**Task directions:**
Lay out every line of the listing below as a Markdown table with two columns, Row and Line, numbering the rows in order and omitting blank lines.

---- Dataset content

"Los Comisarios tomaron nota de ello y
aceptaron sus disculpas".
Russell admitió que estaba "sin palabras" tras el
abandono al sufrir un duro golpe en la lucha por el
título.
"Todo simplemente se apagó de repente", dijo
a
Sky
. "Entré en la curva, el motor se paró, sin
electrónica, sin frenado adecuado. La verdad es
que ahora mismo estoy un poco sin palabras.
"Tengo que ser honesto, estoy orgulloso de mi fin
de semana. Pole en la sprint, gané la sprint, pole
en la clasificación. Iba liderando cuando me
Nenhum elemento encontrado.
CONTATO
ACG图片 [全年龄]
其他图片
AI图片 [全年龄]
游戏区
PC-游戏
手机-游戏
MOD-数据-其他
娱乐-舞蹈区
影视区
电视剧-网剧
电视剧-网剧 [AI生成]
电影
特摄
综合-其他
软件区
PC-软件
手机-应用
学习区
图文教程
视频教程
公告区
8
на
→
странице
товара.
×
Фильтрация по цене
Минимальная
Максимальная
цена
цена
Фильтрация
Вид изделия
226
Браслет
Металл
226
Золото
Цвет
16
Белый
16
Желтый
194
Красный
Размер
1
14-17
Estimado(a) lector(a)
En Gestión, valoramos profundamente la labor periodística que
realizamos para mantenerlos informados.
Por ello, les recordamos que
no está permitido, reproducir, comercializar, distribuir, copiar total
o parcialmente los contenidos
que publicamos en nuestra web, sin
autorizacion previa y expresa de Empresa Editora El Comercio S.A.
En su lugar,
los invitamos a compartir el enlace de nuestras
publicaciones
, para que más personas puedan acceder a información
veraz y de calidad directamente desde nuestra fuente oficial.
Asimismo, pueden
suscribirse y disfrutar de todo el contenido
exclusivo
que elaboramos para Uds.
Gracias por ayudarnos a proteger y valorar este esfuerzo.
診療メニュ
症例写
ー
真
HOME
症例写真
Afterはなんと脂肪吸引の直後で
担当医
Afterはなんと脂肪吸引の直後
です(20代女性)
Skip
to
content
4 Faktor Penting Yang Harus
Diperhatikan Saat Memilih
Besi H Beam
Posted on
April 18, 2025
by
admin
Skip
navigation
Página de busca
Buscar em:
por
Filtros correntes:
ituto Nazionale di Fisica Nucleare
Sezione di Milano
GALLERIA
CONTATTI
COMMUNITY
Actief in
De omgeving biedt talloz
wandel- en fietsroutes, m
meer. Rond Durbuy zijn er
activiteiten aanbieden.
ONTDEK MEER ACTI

--------

**Finished exercise:**
| Row | Line |
|---|---|
| 1 | "Los Comisarios tomaron nota de ello y |
| 2 | aceptaron sus disculpas". |
| 3 | Russell admitió que estaba "sin palabras" tras el |
| 4 | abandono al sufrir un duro golpe en la lucha por el |
| 5 | título. |
| 6 | "Todo simplemente se apagó de repente", dijo |
| 7 | a |
| 8 | Sky |
| 9 | . "Entré en la curva, el motor se paró, sin |
| 10 | electrónica, sin frenado adecuado. La verdad es |
| 11 | que ahora mismo estoy un poco sin palabras. |
| 12 | "Tengo que ser honesto, estoy orgulloso de mi fin |
| 13 | de semana. Pole en la sprint, gané la sprint, pole |
| 14 | en la clasificación. Iba liderando cuando me |
| 15 | Nenhum elemento encontrado. |
| 16 | CONTATO |
| 17 | ACG图片 [全年龄] |
| 18 | 其他图片 |
| 19 | AI图片 [全年龄] |
| 20 | 游戏区 |
| 21 | PC-游戏 |
| 22 | 手机-游戏 |
| 23 | MOD-数据-其他 |
| 24 | 娱乐-舞蹈区 |
| 25 | 影视区 |
| 26 | 电视剧-网剧 |
| 27 | 电视剧-网剧 [AI生成] |
| 28 | 电影 |
| 29 | 特摄 |
| 30 | 综合-其他 |
| 31 | 软件区 |
| 32 | PC-软件 |
| 33 | 手机-应用 |
| 34 | 学习区 |
| 35 | 图文教程 |
| 36 | 视频教程 |
| 37 | 公告区 |
| 38 | 8 |
| 39 | на |
| 40 | → |
| 41 | странице |
| 42 | товара. |
| 43 | × |
| 44 | Фильтрация по цене |
| 45 | Минимальная |
| 46 | Максимальная |
| 47 | цена |
| 48 | цена |
| 49 | Фильтрация |
| 50 | Вид изделия |
| 51 | 226 |
| 52 | Браслет |
| 53 | Металл |
| 54 | 226 |
| 55 | Золото |
| 56 | Цвет |
| 57 | 16 |
| 58 | Белый |
| 59 | 16 |
| 60 | Желтый |
| 61 | 194 |
| 62 | Красный |
| 63 | Размер |
| 64 | 1 |
| 65 | 14-17 |
| 66 | Estimado(a) lector(a) |
| 67 | En Gestión, valoramos profundamente la labor periodística que |
| 68 | realizamos para mantenerlos informados. |
| 69 | Por ello, les recordamos que |
| 70 | no está permitido, reproducir, comercializar, distribuir, copiar total |
| 71 | o parcialmente los contenidos |
| 72 | que publicamos en nuestra web, sin |
| 73 | autorizacion previa y expresa de Empresa Editora El Comercio S.A. |
| 74 | En su lugar, |
| 75 | los invitamos a compartir el enlace de nuestras |
| 76 | publicaciones |
| 77 | , para que más personas puedan acceder a información |
| 78 | veraz y de calidad directamente desde nuestra fuente oficial. |
| 79 | Asimismo, pueden |
| 80 | suscribirse y disfrutar de todo el contenido |
| 81 | exclusivo |
| 82 | que elaboramos para Uds. |
| 83 | Gracias por ayudarnos a proteger y valorar este esfuerzo. |
| 84 | 診療メニュ |
| 85 | 症例写 |
| 86 | ー |
| 87 | 真 |
| 88 | HOME |
| 89 | 症例写真 |
| 90 | Afterはなんと脂肪吸引の直後で |
| 91 | 担当医 |
| 92 | Afterはなんと脂肪吸引の直後 |
| 93 | です(20代女性) |
| 94 | Skip |
| 95 | to |
| 96 | content |
| 97 | 4 Faktor Penting Yang Harus |
| 98 | Diperhatikan Saat Memilih |
| 99 | Besi H Beam |
| 100 | Posted on |
| 101 | April 18, 2025 |
| 102 | by |
| 103 | admin |
| 104 | Skip |
| 105 | navigation |
| 106 | Página de busca |
| 107 | Buscar em: |
| 108 | por |
| 109 | Filtros correntes: |
| 110 | ituto Nazionale di Fisica Nucleare |
| 111 | Sezione di Milano |
| 112 | GALLERIA |
| 113 | CONTATTI |
| 114 | COMMUNITY |
| 115 | Actief in |
| 116 | De omgeving biedt talloz |
| 117 | wandel- en fietsroutes, m |
| 118 | meer. Rond Durbuy zijn er |
| 119 | activiteiten aanbieden. |
| 120 | ONTDEK MEER ACTI |